Wohnumfeld in Bonn Keine Lust auf "Zwangsbeglückung"

Bonn · Neue Ampel, etwas mehr Grün, schöneres Straßenpflaster, bessere Optik - was darf's denn sein? Früher wurde jede Verbesserung des Wohnumfeldes in Bonn mit Kusshand genommen. Heute protestieren Bürger vermehrt gegen solche "Zwangsbeglückungen", die ihre Stadt ihnen "schenkt". Drei Beispiele, die jetzt in der Bezirksvertretung Bonn zur Sprache kamen.

Tannenbusch, Agnetendorfer Straße: Weil die Fußgängerbrücke, die das Einkaufszentrum und das Schulzentrum verbindet, ein Relikt aus der Siebziger-Jahre-Stadtplanung ist, will die Stadt sie abreißen. Sie sei eine Blockade, schlecht einsehbar, produziere Unsicherheit, sei zu steil für Behinderte, und ihre städtebauliche Gestaltung sei auch nicht der Weisheit letzter Schluss, gaben die Verantwortlichen des Projekts "Soziale Stadt Tannenbusch" in schönstem Planerdeutsch zu bedenken.

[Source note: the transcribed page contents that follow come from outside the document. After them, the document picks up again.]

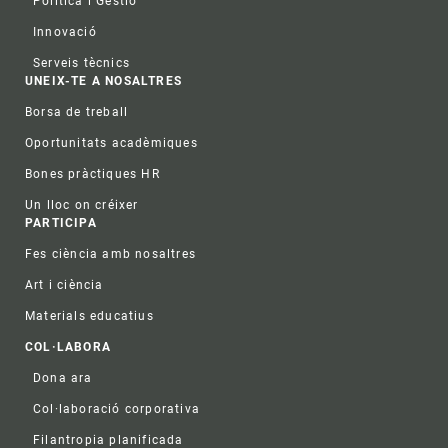
Política i Gestió
Innovació
Serveis tècnics
UNEIX-TE A NOSALTRES
Borsa de treball
Oportunitats acadèmiques
Bones pràctiques HR
Un lloc on créixer
PARTICIPA
Fes ciència amb nosaltres
Art i ciència
Materials educatius
COL·LABORA
Dona ara
Col·laboració corporativa
Filantropia planificada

Nichts da, fand eine Gruppe Bürger. Die Brücke soll bleiben, attraktiver ausgebaut und behindertengerecht werden. "Die Brücke ist keine Barriere, sondern das Gegenteil", argumentierte Wolfgang J. Weyer aus Tannenbusch. "Und sie gibt uns Sicherheit." Der Verzicht würde 650.000 Euro sparen. Da konnte das Planungsamt noch so insistieren, dass viele Menschen die Brücke umgehen und über die Böschungen laufen, Zebrastreifen sowieso sicherer seien - die Politiker schlossen sich dem Bürgerwillen an. Ergo: Die Brücke bleibt, die Stadt holt sich einen Korb.

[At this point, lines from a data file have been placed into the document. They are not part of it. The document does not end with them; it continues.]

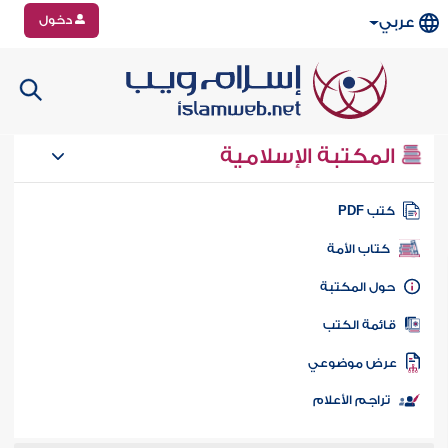
دخول
عربي
المكتبة الإسلامية
تب PDF
كتاب الأمة
ول المكتبة
ائمة الكتب
رض موضوعي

Südstadt, Bonner Talweg: Die Bahnschienen sind alt und müssten ausgetauscht werden, da kann man doch gleich Fußgängern mehr Platz und Radfahrern eine eigene Spur verschaffen. Pech nur: Das Parken oder Anliefern in zweiter Reihe wäre dann nicht mehr möglich. Nichts da, fanden die Geschäftsleute und stellten einen Bürgerantrag gegen die Pläne. "Hier stehen Existenzen auf dem Spiel", sagte Antragsteller Roland Rauschkolb, es drohten Umsatzeinbußen, die tägliche Belieferung sei existenziell. Die Bahnbeschleunigung scheitere schon an der nächsten Ampel. Beerdigt wurde die Idee der Planer zwar nicht, aber bis nach einer Bürgerversammlung vertagt. Herbert Spoelgen (SPD) gab schon zu bedenken: "Ich habe den Eindruck, es läuft auf eine Nulllösung hinaus." Auch Rolf Beu (Grüne) meinte: "Es gibt keine ideale Variante."

Südstadt, Baumschulwäldchen: Auch dort plante die Stadt Verbesserungen, die viele Bürger nicht wollen. Die von Landschaftsarchitekten angedachte Schönheitskur, mit Anlage eines Naturgartens und eines botanischen Walds, mit neuen Wegeachsen und Verlegung des Kinderspielplatzes, sollte alles heller, besser und freundlicher machen - für 280.000 Euro. Pustekuchen, finden viele Bürger und wehrten sich mit einem Antrag. Die Gestaltung sei in Ordnung, der Zustand nicht. Ein bisschen mehr Pflege reiche anstelle eines Totalumbaus. Niedrige Hecken und Sträucher wollen die protestierenden Bürger nicht, lieber hohe Bäume. Noch ist hier das letzte Wort nicht gesprochen, die Politiker vertagten den Antrag, bis es eine weitere Versammlung gegeben hat.

Fazit der Entwicklung: Viele Bonner kämpft heute nicht immer für neue Errungenschaften, sondern vermehrt dagegen. Es scheint ein Trend zu sein, dass sich die Politiker immer häufiger mit "ablehnenden" Bürgeranträgen beschäftigen müssen.